Following the deadly violence in Charlottesville, several states have renewed efforts to remove Confederate monuments from public spaces.
In Kentucky, Lexington Mayor Jim Gray announced plans to move two Confederate statues from a public area near a historic courthouse. In Maryland, Baltimore Mayor Catherine Pugh decided Tuesday to take down all monument under the cover of darkness for the "security and safety" of the city.
The great-great grandson of Gen. Robert E. Lee condemned the violence in Charlottesville, saying it might be "appropriate" for Confederate statues to be exhibited in a museum.
"Eventually, someone is going to have to make a decision, and if that's the local lawmaker, so be it. But we have to be able to have that conversation without all of the hatred and the violence. And if they choose to take those statues down, fine," Robert E. Lee V, 54, of Washington DC, told CNN.

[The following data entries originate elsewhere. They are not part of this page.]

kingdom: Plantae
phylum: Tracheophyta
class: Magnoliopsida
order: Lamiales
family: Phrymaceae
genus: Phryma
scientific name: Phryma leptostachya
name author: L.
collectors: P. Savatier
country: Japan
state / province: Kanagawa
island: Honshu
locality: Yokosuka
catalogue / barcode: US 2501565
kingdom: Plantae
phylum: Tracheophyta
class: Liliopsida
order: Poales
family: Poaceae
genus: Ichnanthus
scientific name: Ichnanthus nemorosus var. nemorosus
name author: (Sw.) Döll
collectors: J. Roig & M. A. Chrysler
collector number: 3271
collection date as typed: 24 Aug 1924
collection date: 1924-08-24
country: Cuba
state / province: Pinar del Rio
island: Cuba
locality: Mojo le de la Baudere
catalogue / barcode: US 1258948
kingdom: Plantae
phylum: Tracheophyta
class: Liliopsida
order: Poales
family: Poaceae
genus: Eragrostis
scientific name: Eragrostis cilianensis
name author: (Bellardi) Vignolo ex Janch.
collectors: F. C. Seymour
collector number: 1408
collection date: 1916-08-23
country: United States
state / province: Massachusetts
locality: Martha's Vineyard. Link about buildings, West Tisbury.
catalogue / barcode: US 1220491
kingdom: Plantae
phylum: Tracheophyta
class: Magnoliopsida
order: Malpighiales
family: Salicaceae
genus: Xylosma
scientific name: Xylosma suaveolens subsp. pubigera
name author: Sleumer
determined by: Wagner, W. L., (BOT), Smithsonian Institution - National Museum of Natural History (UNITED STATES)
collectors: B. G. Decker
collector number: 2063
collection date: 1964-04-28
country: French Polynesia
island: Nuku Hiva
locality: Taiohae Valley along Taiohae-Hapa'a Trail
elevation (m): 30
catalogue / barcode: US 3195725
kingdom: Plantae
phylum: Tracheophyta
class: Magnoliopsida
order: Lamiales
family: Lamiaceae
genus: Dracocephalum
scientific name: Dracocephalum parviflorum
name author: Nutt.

According to the National Trust for Historic Preservation (NTHP), there are currently hundreds of monuments to the Confederate cause in America, located in 31 states. NTHP states that while some monuments were erected shortly after the war by grieving Southern families to honor the valor of fallen leaders and loved ones, many more were put in place to go hand-in-hand with the enforcement of Jim Crow-era laws. As such, a case-by-case review might be necessary to put each monument in full historical context.